Nowadays, chefs know that when you beat an egg white, you are participating in a biochemistry cookie. The whites of eggs are mainly liquid, but they are full of proteins. When they are beaten, these proteins unfold and bind together, creating a structure.

"They are starting to organize in a network, like a network, as they bind and lengthen," says Gritzer. This structure traps the air introduced by beating, and also keeps the water in the whites of eggs in place. The result is foam.

This is a touch of cooking magic that has fascinated cooks for centuries.

"Even in 19th century America, people were excited," explains Marcoux. And later, "In the 1950s, people were crazy to make meringue pies. This is almost something that home cooks use as a kind of demonstration. We see this happening in the generation after generation of cooks at home. "




In my kitchen at home, I gave the cakes of the eggs to the clouds. On their own, they are pretty but bland. But a stroke of salt and pepper, a mixture of Sunny Paris spices (purple sprouts, chives, dill, basil and pepper, among others) and a generous sprinkling of grated and grated cheddar, all folded in the mousse Before cooking, fixed things well.

Regarding the equivalent of the 17th century cloud eggs?
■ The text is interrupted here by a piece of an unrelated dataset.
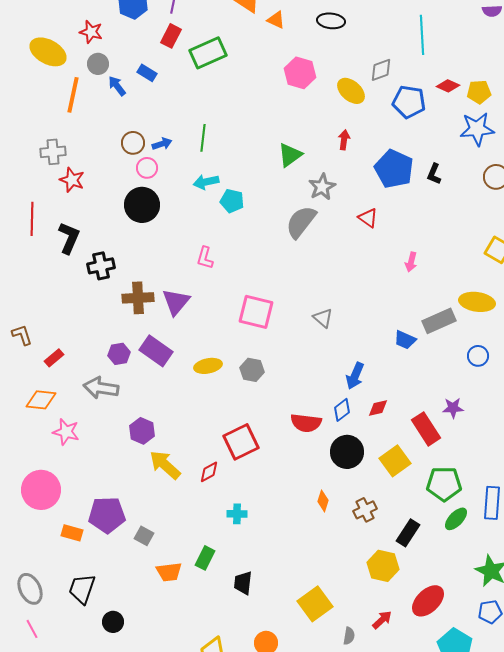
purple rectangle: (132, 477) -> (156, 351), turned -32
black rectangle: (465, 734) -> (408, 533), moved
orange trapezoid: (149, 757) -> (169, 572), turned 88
It was surprisingly delicious, said Marcoux. My questions aroused her curiosity, so she approached the recipe of 1651 using historically accurate tools - hot shovel and everything. She had been skeptical in advance, but "it was as delicious as stupid! She reported.

So if you encounter cloud eggs in the wilderness Internet, instead of asking you, while The Washington Post recently published "Uh , Why is this one thing? " Just know that the answer is: Because we are human and there is little new under the sun, not even the eggs of the clouds.